DATASET RECORDS ->
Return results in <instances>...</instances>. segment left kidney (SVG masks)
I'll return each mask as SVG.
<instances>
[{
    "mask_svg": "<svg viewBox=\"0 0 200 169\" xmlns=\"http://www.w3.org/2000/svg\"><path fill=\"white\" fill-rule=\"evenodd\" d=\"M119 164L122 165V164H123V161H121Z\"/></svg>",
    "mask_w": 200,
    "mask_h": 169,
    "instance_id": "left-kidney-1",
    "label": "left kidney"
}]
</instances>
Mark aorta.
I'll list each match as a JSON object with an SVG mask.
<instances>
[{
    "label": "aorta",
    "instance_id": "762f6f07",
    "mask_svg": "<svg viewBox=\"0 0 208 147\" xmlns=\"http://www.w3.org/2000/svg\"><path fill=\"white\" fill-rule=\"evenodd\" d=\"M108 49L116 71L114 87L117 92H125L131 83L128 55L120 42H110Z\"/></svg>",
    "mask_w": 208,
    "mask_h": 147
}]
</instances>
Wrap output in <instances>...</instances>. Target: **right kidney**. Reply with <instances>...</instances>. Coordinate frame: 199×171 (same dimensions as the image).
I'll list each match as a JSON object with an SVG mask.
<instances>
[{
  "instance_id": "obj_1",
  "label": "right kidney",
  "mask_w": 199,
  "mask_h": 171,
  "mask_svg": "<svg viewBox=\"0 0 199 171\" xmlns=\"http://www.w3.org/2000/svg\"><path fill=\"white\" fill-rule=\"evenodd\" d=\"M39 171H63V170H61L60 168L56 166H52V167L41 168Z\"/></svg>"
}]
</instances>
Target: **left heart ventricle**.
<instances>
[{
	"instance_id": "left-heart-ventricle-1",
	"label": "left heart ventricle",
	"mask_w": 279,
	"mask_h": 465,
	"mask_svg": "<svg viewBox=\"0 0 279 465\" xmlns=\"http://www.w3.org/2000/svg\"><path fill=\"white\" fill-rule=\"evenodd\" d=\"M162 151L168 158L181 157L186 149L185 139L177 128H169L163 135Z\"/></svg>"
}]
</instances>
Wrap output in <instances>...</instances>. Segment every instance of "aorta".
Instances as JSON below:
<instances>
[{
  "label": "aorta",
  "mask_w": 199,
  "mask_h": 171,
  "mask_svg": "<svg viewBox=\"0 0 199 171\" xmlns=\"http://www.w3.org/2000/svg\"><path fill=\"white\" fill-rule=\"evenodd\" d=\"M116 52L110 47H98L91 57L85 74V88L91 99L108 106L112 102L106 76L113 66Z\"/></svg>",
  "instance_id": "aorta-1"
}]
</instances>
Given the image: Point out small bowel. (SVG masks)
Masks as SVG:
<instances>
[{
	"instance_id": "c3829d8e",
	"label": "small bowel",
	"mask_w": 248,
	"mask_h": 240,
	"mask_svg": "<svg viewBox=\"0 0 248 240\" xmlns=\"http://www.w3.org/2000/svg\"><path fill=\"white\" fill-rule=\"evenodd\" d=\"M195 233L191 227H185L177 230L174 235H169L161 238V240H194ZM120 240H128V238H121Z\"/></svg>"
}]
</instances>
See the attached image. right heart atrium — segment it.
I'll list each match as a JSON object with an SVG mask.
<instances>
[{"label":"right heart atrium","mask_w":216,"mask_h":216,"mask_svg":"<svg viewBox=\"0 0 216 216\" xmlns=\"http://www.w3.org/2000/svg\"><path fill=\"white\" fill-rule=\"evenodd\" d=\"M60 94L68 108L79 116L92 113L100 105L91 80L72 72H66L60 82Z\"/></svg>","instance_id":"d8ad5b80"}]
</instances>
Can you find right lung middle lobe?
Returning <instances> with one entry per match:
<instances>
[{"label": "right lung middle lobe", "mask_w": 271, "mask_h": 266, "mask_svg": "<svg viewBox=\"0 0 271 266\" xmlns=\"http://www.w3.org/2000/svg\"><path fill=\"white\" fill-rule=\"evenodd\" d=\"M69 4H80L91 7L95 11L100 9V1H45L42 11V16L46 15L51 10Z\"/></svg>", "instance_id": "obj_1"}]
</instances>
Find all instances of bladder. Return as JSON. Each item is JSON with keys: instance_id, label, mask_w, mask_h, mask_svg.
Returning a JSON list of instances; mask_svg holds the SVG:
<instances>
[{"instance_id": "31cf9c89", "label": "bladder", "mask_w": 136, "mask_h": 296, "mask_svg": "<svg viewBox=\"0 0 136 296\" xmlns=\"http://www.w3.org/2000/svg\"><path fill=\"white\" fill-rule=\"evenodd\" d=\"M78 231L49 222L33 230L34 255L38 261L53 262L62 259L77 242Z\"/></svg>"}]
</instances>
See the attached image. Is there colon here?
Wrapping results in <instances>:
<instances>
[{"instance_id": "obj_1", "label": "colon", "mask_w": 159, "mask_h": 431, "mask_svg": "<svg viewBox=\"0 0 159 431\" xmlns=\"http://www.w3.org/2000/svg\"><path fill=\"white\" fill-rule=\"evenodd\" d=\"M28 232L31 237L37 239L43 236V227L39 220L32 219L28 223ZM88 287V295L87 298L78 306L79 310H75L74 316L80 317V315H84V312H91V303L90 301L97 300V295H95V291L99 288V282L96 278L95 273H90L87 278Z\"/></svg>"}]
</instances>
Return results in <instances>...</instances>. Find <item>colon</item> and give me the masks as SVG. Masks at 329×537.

STATED GOAL ->
Pick out each row above that contains the word "right" and copy those rows in full. Case counts, so only rows with that same capitalization qualify.

OUTPUT FOR THIS TASK ->
Wrap output in <instances>...</instances>. Target: **right kidney**. Reply with <instances>...</instances>. Coordinate frame: 199×171 (same dimensions as the image).
  "label": "right kidney",
See the attached image. right heart atrium — segment it.
[{"label":"right heart atrium","mask_w":216,"mask_h":216,"mask_svg":"<svg viewBox=\"0 0 216 216\" xmlns=\"http://www.w3.org/2000/svg\"><path fill=\"white\" fill-rule=\"evenodd\" d=\"M60 94L68 108L79 116L92 113L100 105L91 80L72 72H66L60 82Z\"/></svg>","instance_id":"d8ad5b80"}]
Can you find right lung middle lobe?
[{"label": "right lung middle lobe", "mask_w": 271, "mask_h": 266, "mask_svg": "<svg viewBox=\"0 0 271 266\" xmlns=\"http://www.w3.org/2000/svg\"><path fill=\"white\" fill-rule=\"evenodd\" d=\"M69 4H80L91 7L95 11L100 9V1H45L42 11V16L46 15L51 10Z\"/></svg>", "instance_id": "obj_1"}]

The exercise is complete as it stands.